可以使用之前的非递归中序遍历版本,在打印处,当前数和上一个数(在循环外使用一个临时变量last,初始值可定义为Integer.MIN_VALUE)比较是否要更大一些,否则直接return。
- 判断完全二叉树:按层遍历,发现的规律
- 一个节点只有右孩子没有左孩子,则非完全二叉树,
- 一个节点不是左右孩子都有(即有左没右或者两个都没有),后面的所有节点如果都是叶节点(不作为父节点,没有子节点),则为完全二叉树
package com.godzuo.java;
import java.util.LinkedList;
import java.util.Queue;
import java.util.Stack;
public class IsBSTAndCBT {
public static class Node{
private int value;
private Node left;
private Node right;
public Node(int value){
this.value = value;
}
}
//判断是否为搜索二叉树
public static Boolean isBST(Node head){
int pre = Integer.MIN_VALUE;
if (head == null){
return true;
}
Stack<Node> stack = new Stack<>();
while (!stack.isEmpty() || head != null){
if (head != null){
stack.push(head);
head = head.left;
}else {
head =stack.pop();
System.out.println(head.value + " ");
Boolean isBST =head.value > pre ? true : false;
if (!isBST){
return isBST;
}
pre = head.value;
head = head.right;
}
}
return true;
}
//判断是否为完全二叉树
public static boolean isCBT(Node head){
if (head == null) {
return true;
}
Queue<Node> queue = new LinkedList<>();
boolean leaf = false;
Node l = null;
Node r = null;
queue.offer(head);
while (!queue.isEmpty()){
head = queue.poll();
l = head.left;
r = head.right;
if ((leaf && (l != null || r != null)) // 是否开启了判断叶节点的阶段&&其左/右都不能有值,有的话就不是叶节点了
|| (l == null && r != null)){ //没开启叶节点判断阶段时,如果左无右有,直接false。
return false;
}
//后面这段等效于下面注释的代码
if (l != null){
queue.offer(l);
}
if (r != null){
queue.offer(r);
}
if(l != null || r != null){
leaf = true;
}
//if (l != null){
// queue.offer(l);
//}
//if (r != null){
// queue.offer(r);
//}else {
// leaf = true;
//}
}
return true;
}
public static void main(String[] args) {
Node head = new Node(4);
head.left = new Node(2);
head.right = new Node(6);
head.left.left = new Node(1);
head.left.right = new Node(3);
head.right.left = new Node(5);
System.out.println(isBST(head));
System.out.println(isCBT(head));
}
}
已知一棵完全二叉树,求其节点的个数
要求:时间复杂度低于O(N),N为这棵树的节点个数。
思路:因为时完全二叉树,其每个节点的子节点都是从左到右依次排满的。另外:一个满二叉树,高度为L(从1开始,一层就是1,二层就是2),其总节点数公式为:2L - 1 个。

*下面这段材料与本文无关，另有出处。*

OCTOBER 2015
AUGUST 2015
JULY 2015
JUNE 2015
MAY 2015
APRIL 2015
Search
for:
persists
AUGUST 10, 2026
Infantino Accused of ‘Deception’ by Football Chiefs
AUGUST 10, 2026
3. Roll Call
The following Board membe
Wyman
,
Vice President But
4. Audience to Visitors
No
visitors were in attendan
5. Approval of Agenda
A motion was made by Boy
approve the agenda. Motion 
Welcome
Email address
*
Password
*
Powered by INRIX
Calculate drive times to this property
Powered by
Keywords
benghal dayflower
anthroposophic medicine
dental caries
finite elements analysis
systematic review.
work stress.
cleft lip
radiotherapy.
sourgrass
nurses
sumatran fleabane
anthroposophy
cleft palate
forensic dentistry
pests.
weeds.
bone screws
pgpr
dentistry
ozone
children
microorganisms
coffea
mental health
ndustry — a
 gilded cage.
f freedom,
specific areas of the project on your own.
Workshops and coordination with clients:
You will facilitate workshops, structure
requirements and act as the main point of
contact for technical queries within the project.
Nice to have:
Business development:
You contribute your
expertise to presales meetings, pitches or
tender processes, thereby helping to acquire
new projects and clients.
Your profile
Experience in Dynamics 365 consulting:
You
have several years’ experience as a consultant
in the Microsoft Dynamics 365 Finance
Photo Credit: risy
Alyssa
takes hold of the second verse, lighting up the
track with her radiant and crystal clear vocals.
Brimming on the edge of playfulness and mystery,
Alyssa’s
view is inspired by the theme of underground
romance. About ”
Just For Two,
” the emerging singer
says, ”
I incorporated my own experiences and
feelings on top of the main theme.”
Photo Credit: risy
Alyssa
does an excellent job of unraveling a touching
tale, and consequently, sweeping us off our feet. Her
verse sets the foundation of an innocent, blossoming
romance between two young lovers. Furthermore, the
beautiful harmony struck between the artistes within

- 设定该完全二叉树的父节点为X,获取其左边界,即拿到了该树的深度h,再判断X的右子节点的左边界,判断深度是否为h
- 等于h,说明X的左子树整个为一个完全二叉树,左子树可通过公式计算,右子树递归计算。
- 不等于h,说明X的右子树整个为一个完全二叉树(高度比左边-1),右子树公式计算,左子树递归计算
package com.godzuo.java;
public class CompleteTreeNodeNumber {
public static class Node{
private int value;
private Node left;
private Node right;
public Node(int value){
this.value = value;
}
}
//时间复杂度O(logN)^2
//第一个㏒₂N:因为到每一层只需要遍历其中的一个,一共有O(㏒₂N)层
//第一个㏒₂N:计算每一个左子树的边界,也是一个O(㏒₂N)
public static int nodeNum(Node head){
if (head == null){
return 0;
}
return bs(head,1,mostLeftLevel(head,1));
}
//node为当前节点,l指node在第几层,h指整颗树的深度,一个不变的全局变量,
//返回当前节点的总个数
public static int bs(Node node, int l, int h){
if (l == h){ //已经是最后一层,那即为叶节点,即节点个数只有一个
return 1;
}
//判断右子树的左边界的深度
if (mostLeftLevel(node.right,l+1) == h){
//即,左子树是个满二叉树了,(左子树就可以使用公式计算+一个父节点)+ (右子树个数)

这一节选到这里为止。